In the clinical sciences, systematic review is a valuable tool to synthesise high-quality empirical evidence from independent investigations in order to determine a consensus view. Such reviews, or meta-analyses have greater statistical power to identify true effects from study-specific artefacts and, as such, are capable of identifying subtle effects that might be missed or deemed insignificant in smaller datasets. In the context of gene-expression analyses, meta-analysis of results from microarray studies has great potential, but also presents significant challenges due to differences between the platforms and analysis approaches employed in each study [1–5]. Direct integration of probe-level expression data from multiple studies is potentially even more powerful, but is further complicated due to differences in the conditions under which each dataset was generated, such as the amplification or labelling method, the scanner used or even just the date on which the samples were processed. A recent comprehensive review found that the aims of different microarray meta-analysis studies were quite distinct, with the majority combining p-values, effect size or ranked analysis, with only 27% (51 studies) seeking to directly merge the data and most of these were studies used the same platform . We and others have previously demonstrated that non-trivial systematic bias or ‘batch effects’ can occur within both Affymetrix GeneChips and Illumina Beadarrays [3, 4, 6, 7], but that they can largely be removed from each with appropriate correction methods.

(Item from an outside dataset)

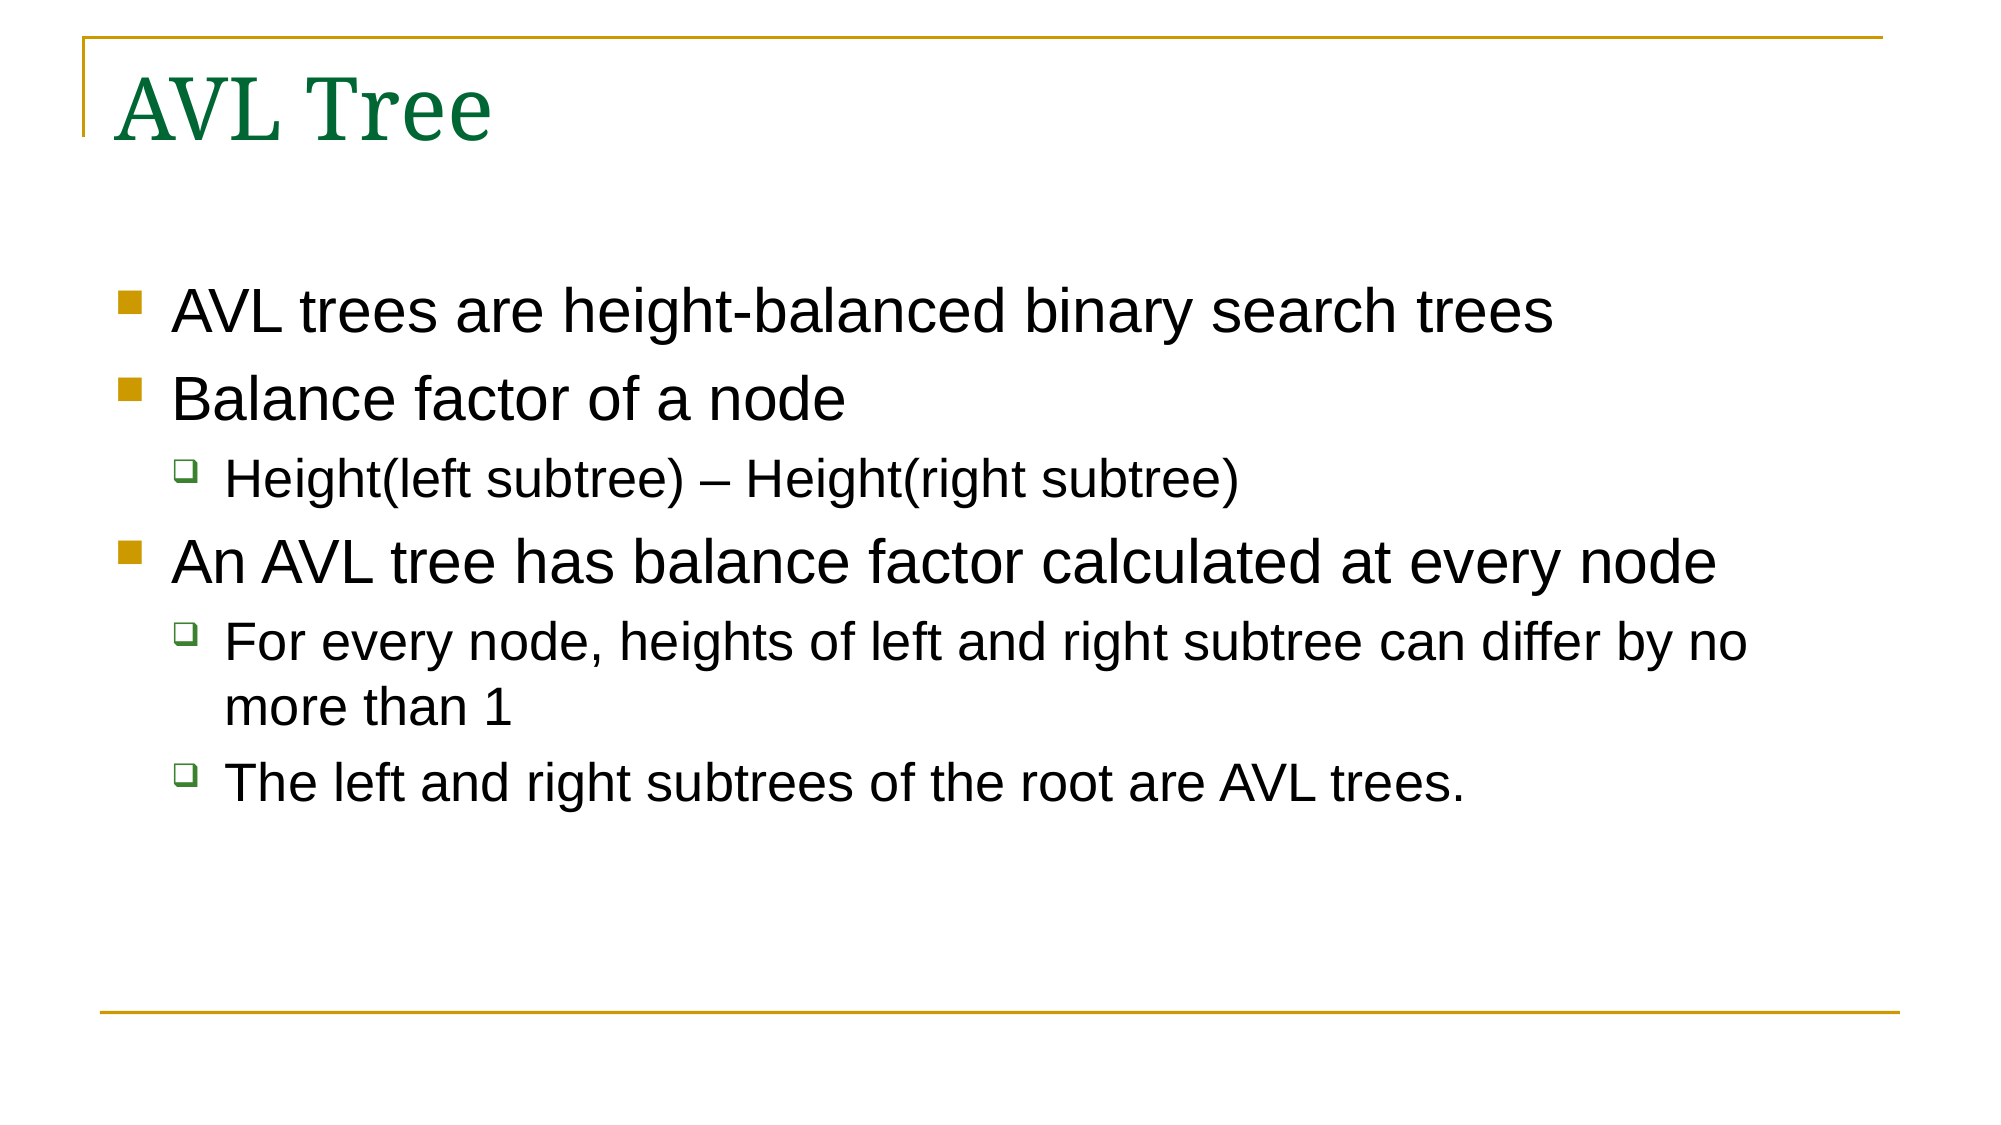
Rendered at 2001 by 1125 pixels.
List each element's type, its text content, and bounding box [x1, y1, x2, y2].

list AVL trees are height-balanced binary search trees Balance factor of a node Height(left subtree) – Height(right subtree) An AVL tree has balance factor calculated at every node For every node, heights of left and right subtree can differ by no more than 1 The left and right subtrees of the root are AVL trees. [99, 262, 1900, 1006]
title AVL Tree [99, 45, 1900, 233]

Gene expression profiling has been applied to many areas of translational cancer research, including identification of new drug-targets, monitoring response to treatment, revealing mechanisms of resistance, and predicting prognosis . Although the majority of datasets are now made publicly available, many studies are limited in size and therefore cannot accurately reflect the general population, as they lack statistical power [9, 10]. A consequence of this is that gene signatures generated from a small cohort of patients (the ‘training set’), will never perform as well in subsequent cohorts (‘test sets’) which inevitably have subtle differences in composition of patient or tumour variables. We previously showed that combining several similar Affymetrix datasets leads to a greater overlap in differentially expressed genes and more accurate prognostic predictions . Collection of clinical material often remains the rate-limiting step, particularly with valuable ‘window-of-opportunity’ studies that utilise matched before- and after-intervention samples from the same patient [6, 11–14]. Due to the reduced patient-patient variation, these studies can be highly effective for identifying consistent gene-expression changes, such as the effects of (neoadjuvant) cancer treatment.

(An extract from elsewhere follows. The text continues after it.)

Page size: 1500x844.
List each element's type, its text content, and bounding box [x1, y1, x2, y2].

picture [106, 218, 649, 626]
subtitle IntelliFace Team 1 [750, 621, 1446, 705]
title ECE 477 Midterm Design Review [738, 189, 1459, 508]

The extensive patient- and tissue-diversity inherent in molecular studies of cancer, which often contribute to underpowered studies  and confounding , mean that it is currently not necessarily critical (or appropriate) to measure gene-expression at the greatest resolution or specificity now offered by exon-arrays and RNA-sequencing. Rather, it may be of greater utility to maximise the number of existing biologically independent observations by combining the growing numbers of datasets in the public repositories, instead of simply generating another small independent dataset with limited statistical power .

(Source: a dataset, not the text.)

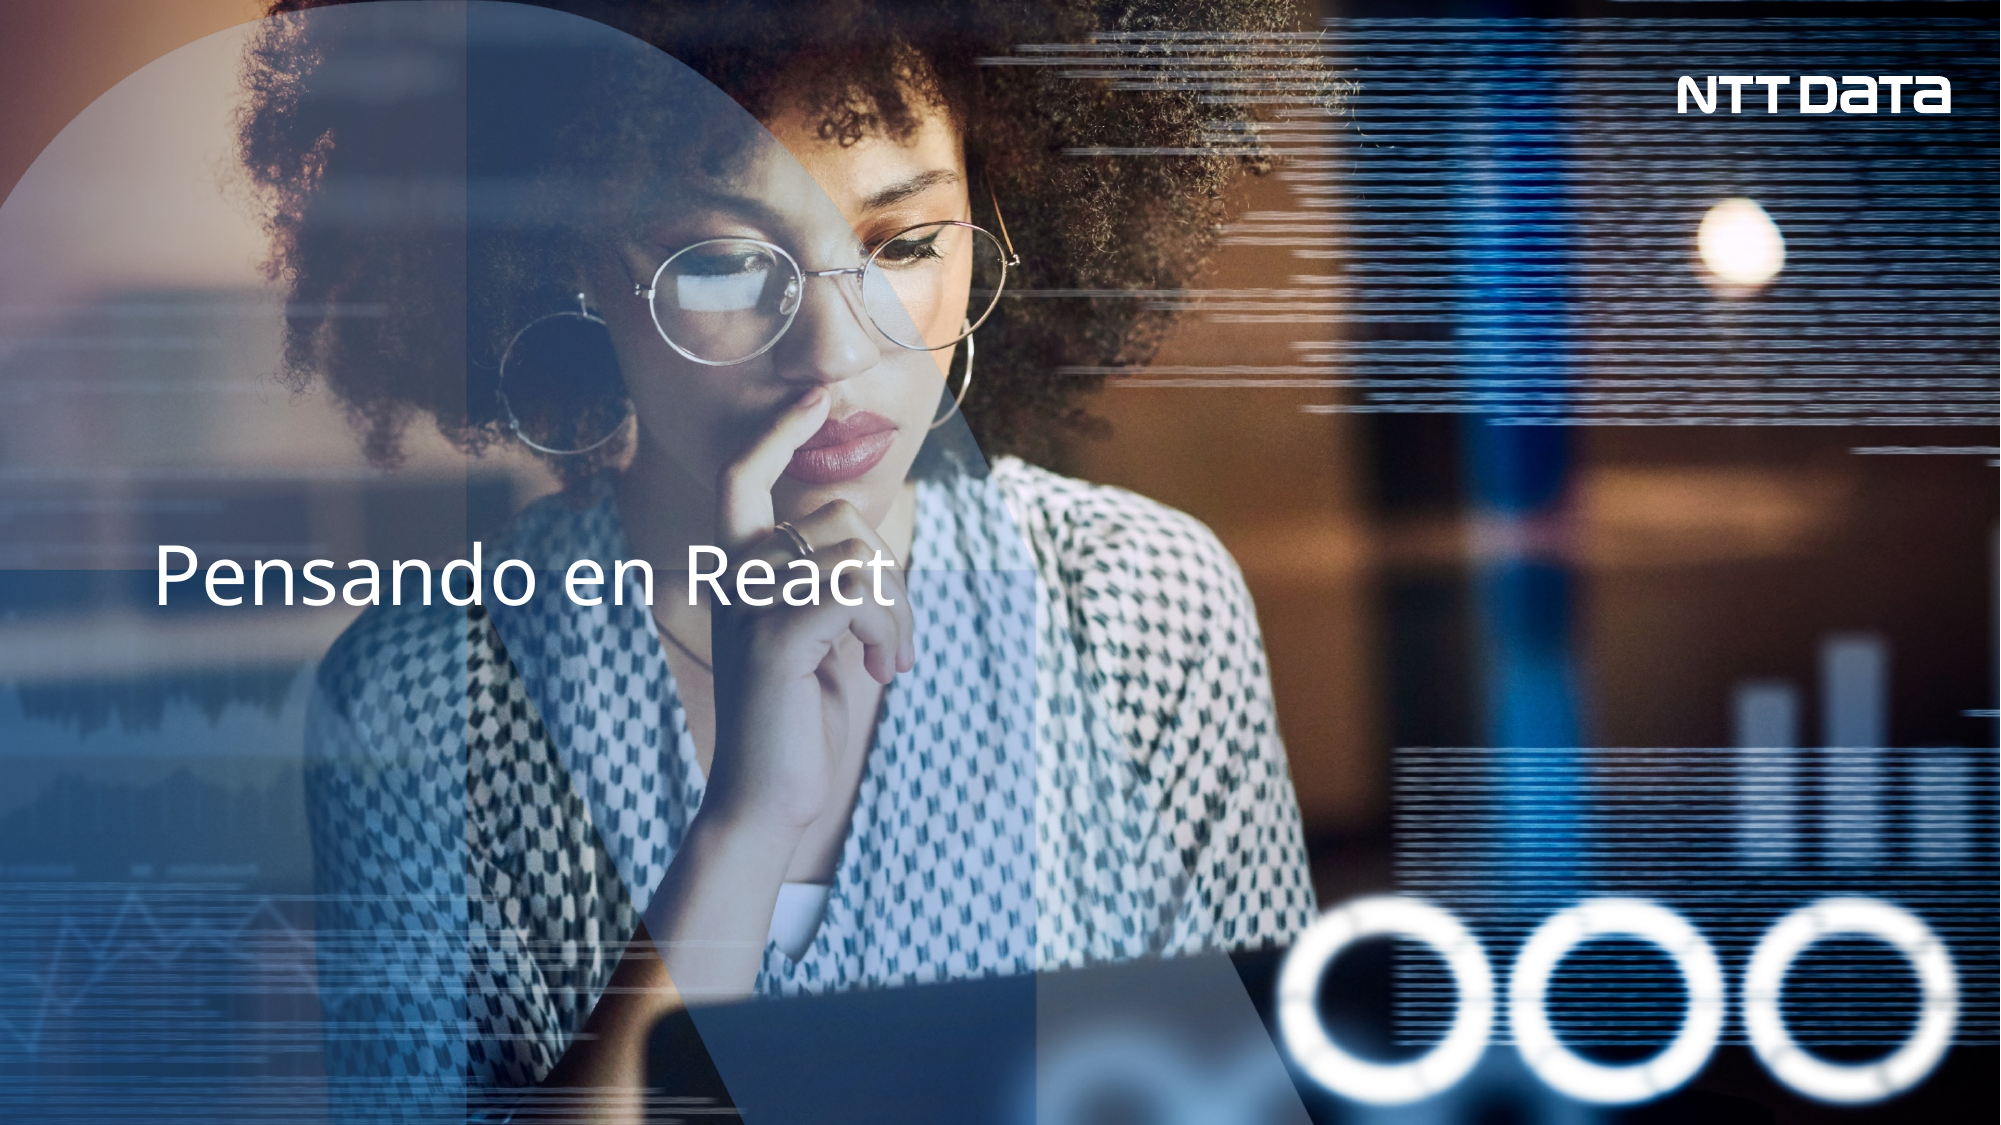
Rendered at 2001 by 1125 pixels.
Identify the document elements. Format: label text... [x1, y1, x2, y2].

picture [0, 0, 2000, 1125]
title Pensando en React [136, 469, 1335, 688]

Previous comparisons of expression measurements derived from Affymetrix and Illumina platforms have reported, ‘generally consistent’ , ‘very high agreement’  or ‘correspondence across platforms was high’ . However these studies are often based on titrated or technical replicates rather than clinical samples and have not sought to integrate the intensity-level data directly. Cross-platform analysis of microarray data has previously been shown to be possible and worthwhile, although this has normally been performed using transformed relative values , analogous to those from two-colour microarrays and have been shown to result in fold change compression .
Considering the fundamental differences in the design of the two platforms, it is not clear whether data derived from Affymetrix and Illumina microarrays can be reliably compared directly. In this study we demonstrate that it is possible to directly combine appropriate datasets at the intensity level to improve statistical power. We show that the inter-platform bias can be sufficiently reduced to expose previously obscured biological variation and that such data correction does not amplify meaningless noise in the results. Despite intrinsic differences between these technologies, suitably similar studies can be directly integrated for robust and powerful meta-analysis.